Fritz Scholder (1937–2005) created art that shattered conventional norms in redefining the representation of “The American Indian” in American art, radically departing from traditional, stereotypical depictions of the mythic Indian. One of the notable aspects of Scholder’s artistic legacy is the importance of his works on paper. An exhibition of Scholder’s acrylics on paper, lithographs, and monotypes, entitled Fritz Scholder: On Paper, goes on exhibit.
While Scholder worked in various mediums, most notably in oil on canvas, acrylic on canvas, and bronze sculpture, his works on paper showcase an especially unique facet of his creativity. His drawings and prints often feature bold, expressive lines, vibrant colors, and powerful imagery. The intimacy and immediacy of works on paper reflect his ability to explore his ideas more freely and experiment with different techniques.
The lithographs have become an important part of the work. As a painter-printmaker and fetish maker, I revel in being able to produce statements in various forms. In today’s world, love, art, and magic are greatly needed.
Known for his evocative distortions, robust brushwork, and vivid, dissonant color, Scholder’s works on paper allowed him to convey a sense of spontaneity and raw emotion, capturing the essence of his artistic exploration. These works on paper are significant not only for their artistic merit but also for the insight they provide into Scholder’s thought processes and the evolution of his artistic style.
Although born one-quarter Luiseño, a California Mission tribe, Scholder said he grew up "non-Indian." Born in Breckenridge, Minnesota, Scholder spent his childhood across the Midwest, where he developed a passion for drawing and painting. When the family settled in Sacramento in the late 1950s, Scholder studied at Sacramento City College with the celebrated Bay Area artist Wayne Thiebaud, who exposed him to the Pop art movement and arranged his first solo exhibition.
At a time when Native American art was dominated by romantic portrayals of the stoic and invariably head-dressed Indian Brave and Chief, Scholder imagined the Native American subjects of his paintings more realistically for the contemporary times with cigarettes, beer cans, and dark glasses, in pickup trucks and blue jeans. In turns elegant and radical, Scholder explored Native American identity with poignancy and bravery. His palette of lime greens, blazing oranges, and moody blues masterfully evokes quintessentially American feelings of discovery and rebirth.
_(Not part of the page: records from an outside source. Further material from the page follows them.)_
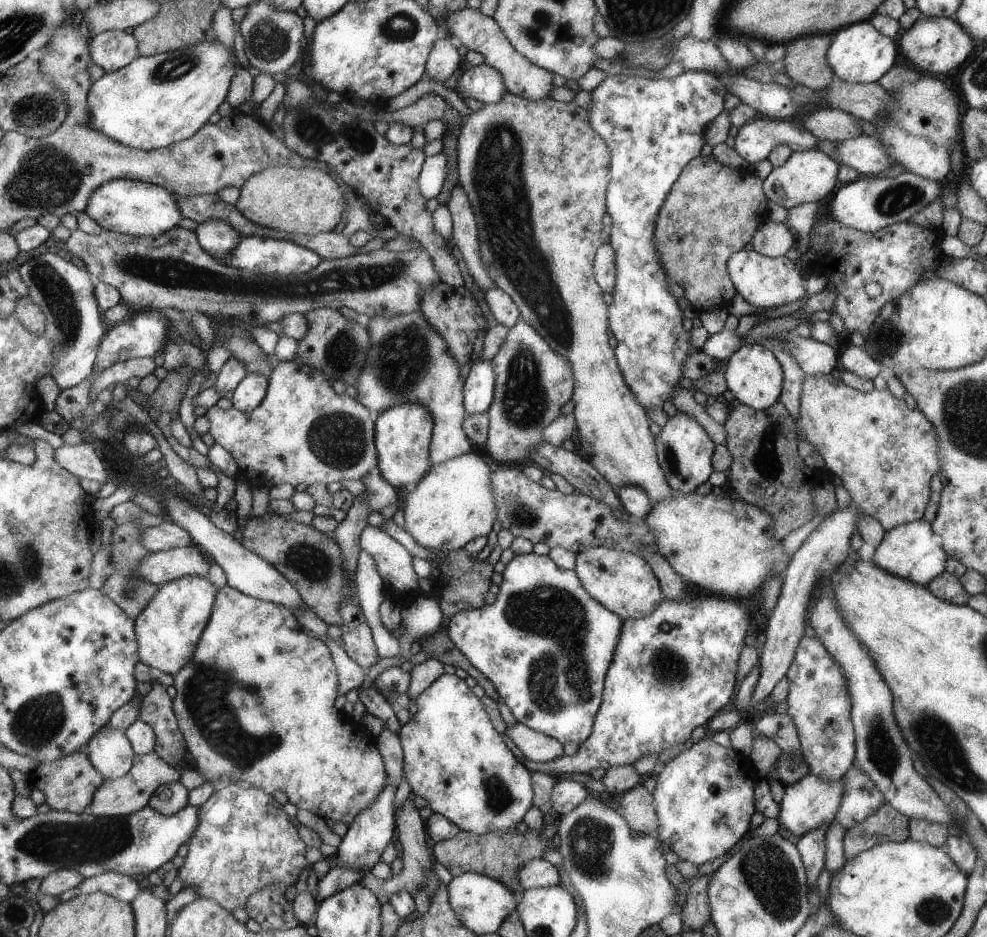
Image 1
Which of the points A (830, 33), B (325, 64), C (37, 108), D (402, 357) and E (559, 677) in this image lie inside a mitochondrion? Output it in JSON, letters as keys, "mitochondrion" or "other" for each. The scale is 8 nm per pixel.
{"A":"other","B":"other","C":"mitochondrion","D":"mitochondrion","E":"mitochondrion"}

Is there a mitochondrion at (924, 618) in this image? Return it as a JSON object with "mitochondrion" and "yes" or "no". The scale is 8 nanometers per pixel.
{"mitochondrion":"no"}

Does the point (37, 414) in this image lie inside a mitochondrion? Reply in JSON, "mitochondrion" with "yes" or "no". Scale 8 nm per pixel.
{"mitochondrion":"no"}

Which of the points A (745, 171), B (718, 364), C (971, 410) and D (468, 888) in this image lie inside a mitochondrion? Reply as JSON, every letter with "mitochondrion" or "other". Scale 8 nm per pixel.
{"A":"other","B":"other","C":"mitochondrion","D":"other"}

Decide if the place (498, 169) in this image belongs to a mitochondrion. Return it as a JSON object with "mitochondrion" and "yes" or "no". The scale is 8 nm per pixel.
{"mitochondrion":"yes"}

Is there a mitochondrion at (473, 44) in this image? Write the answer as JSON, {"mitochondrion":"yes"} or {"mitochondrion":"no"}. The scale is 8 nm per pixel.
{"mitochondrion":"no"}

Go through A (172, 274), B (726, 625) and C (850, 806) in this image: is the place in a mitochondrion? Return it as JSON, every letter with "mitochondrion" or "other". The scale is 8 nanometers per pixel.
{"A":"mitochondrion","B":"other","C":"other"}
Scholder’s career took flight in the mid-1960s while teaching at Santa Fe’s Institute of American Indian Arts. In 2008, the Smithsonian Institution’s National Museum of the American Indian mounted posthumously an unprecedented dual-city career retrospective in both New York City and Washington, DC. His work is the subject of numerous publications and is included in the collections of more than 120 museums in the United States, including the National Museum of American Art in Washington, the Museum of Modern Art in New York, and the Metropolitan Museum of Art in New York.